В искусстве, продукте искусственном по определению, должно быть, существует закон сохранения условности, подобный закону сохранения материи. Условность вымышленного героя мучила Битова, раздражала невозможностью без посредника творчески самоопределиться в жизни, литературно осознать жизнь, живя своей, а не сочиняя чужую. Жизненный путь долог, мучителен, преткновенен. Битов не ставил перед собой прустовскую задачу – вернуть утраченное время, ставил чисто русскую – разобраться со смыслом проживаемых лет, им проживаемых и страной. Сколько же понадобилось бы заездить одоевцевых – монаховых, лобышевых – карамышевых на опытном полигоне вымысла, чтобы «мысль разрешить»! И Битов отказался от этого каннибализма. Героя Живущего он поместил внутри себя, Автора Пишущего, он самолично вышел на передовую. И тут же, избавившись от условности персонажа, сотканного одной лишь фантазией, впал в новую: резко обозначенное Я и ОН раздвоило протагониста обновленного повествования, смутив многие читательские умы. Чтобы ничего не выдумывать, пришлось прибегнуть к столь очевидной выдумке. Впрочем, она совсем не механична и богата смыслами.
«В этом сочинении ничего не придумано, кроме автора» – такой фразой предварено «Ожидание обезьян». Как всегда, Битов дотошно правдив: автор, ставший героем, даже компанией героев, конечно «придуман», то есть создан, воссоздан. Но все-таки – не вымышлен. В нас сохраняется уверенность, что и живущий, и пишущий эти вот страницы – одно лицо, как бы оно ни раздваивалось, что слово отныне отвечает за поступок, а поступок – за слово, ибо и то и другое исходит от единой личности.

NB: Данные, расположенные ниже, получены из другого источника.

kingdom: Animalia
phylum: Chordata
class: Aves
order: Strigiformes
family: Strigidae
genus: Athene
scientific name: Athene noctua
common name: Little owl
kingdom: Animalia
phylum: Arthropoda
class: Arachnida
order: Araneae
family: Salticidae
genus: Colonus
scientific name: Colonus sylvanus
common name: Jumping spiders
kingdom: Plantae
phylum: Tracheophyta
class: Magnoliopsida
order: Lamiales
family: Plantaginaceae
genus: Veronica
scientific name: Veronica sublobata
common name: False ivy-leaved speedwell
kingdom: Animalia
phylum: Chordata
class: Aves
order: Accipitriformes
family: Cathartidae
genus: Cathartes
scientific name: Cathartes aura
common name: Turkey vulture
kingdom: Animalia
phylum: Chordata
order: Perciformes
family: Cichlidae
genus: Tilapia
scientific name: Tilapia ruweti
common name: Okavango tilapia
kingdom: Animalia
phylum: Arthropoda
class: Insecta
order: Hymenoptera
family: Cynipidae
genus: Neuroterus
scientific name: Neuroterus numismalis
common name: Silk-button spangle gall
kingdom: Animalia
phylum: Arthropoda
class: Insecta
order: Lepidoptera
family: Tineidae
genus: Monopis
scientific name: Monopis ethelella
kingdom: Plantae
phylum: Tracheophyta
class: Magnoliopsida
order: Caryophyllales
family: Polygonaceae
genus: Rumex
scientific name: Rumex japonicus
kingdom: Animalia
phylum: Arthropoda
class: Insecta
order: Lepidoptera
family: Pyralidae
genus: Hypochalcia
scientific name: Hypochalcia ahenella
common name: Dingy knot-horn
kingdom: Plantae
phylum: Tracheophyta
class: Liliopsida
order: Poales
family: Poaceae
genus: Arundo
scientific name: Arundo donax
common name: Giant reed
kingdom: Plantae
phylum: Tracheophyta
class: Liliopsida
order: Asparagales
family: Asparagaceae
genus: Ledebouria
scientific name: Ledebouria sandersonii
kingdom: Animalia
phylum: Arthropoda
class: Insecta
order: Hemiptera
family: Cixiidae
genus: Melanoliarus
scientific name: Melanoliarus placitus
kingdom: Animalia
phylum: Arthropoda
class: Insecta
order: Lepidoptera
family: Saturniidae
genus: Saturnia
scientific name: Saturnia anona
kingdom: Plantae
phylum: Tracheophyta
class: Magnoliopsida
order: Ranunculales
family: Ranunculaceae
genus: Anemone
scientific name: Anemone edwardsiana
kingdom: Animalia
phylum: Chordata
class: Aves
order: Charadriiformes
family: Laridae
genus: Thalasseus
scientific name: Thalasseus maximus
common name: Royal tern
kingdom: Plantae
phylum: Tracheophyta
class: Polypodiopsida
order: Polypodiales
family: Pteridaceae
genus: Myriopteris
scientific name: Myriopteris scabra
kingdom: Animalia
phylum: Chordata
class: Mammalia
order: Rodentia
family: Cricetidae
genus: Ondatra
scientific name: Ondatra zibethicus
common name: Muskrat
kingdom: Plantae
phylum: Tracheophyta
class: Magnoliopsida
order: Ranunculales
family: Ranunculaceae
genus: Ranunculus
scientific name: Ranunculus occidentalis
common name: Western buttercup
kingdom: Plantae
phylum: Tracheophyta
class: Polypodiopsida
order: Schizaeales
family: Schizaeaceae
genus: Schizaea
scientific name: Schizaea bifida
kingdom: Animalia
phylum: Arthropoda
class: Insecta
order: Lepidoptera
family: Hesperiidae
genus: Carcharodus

Решение готовилось долго, годами, а вовсе не заскочило в ближайший к нам по времени битовский текст из усталой головы и растратившегося воображения.
Вот Битов в «Пушкинском доме» бьется над «парадоксом»: по его словам, «о себе-то как раз писатель-то и не может написать. Приближение героя к себе – лишь оптический обман: края пропасти сближаются, но сама она углубляется». Разве здесь не остается всего лишь полшага до предпринятого четверть века спустя маневра: «сблизить края» настолько, чтобы пропасть превратилась в глубоко интимную трещину между Я и ОН? Вот в приложении к тому же роману, писанном вслед основному тексту, – в «Ахиллесе и черепахе» (где та же дилемма невозможного сближения между героем и автором иллюстрируется известным парадоксом Зенона) – писатель рассказывает о странном сне, когда удалось увидеть СЕБЯ как ЕГО: «… я-он вошел… “Так вот я какой? именно таким меня видят другие?” – я ревниво взглядывал на себя, как на соперницу… “Он-я” прошелся по комнате… “Ну?” – сказал он с усмешкой. “Ты извини, что я на тебя так смотрю, но это ведь понятно”, – сказал я… “О чем ты еще хочешь меня спросить?”… “Да вот как жить дальше?” “А так же”, – гениально ответил он». Ну не страничка ли это из «Ожидания обезьян», чудом перелетевшая в прошлое через два десятилетия? Даже шкодливо-авантюрный характер ЕГО, смущающий рефлектера Я, предвосхищен в «гениальном» ответе на робкий вопрос. К этому присовокупим одно из «путешествий» – «Азарт», недаром оказавшееся зародышем так и не написанного романа, то есть уже не вполне «путешествием», а скорее первой попыткой «странствия». Там у «автора»
… Итак, автор и герой, ставший ему близким, как собственная плоть и кровь, наконец уравнялись в правах; автор больше не нависает над героем, не препарирует его и за ним не подглядывает. Ахиллес догнал черепаху, и между ними как равными сторонами идет честная и открытая пря, даже борьба за свеженькие курортные штаны. Не морочат ли нам все-таки голову? Нет, дело обстоит куда как серьезно.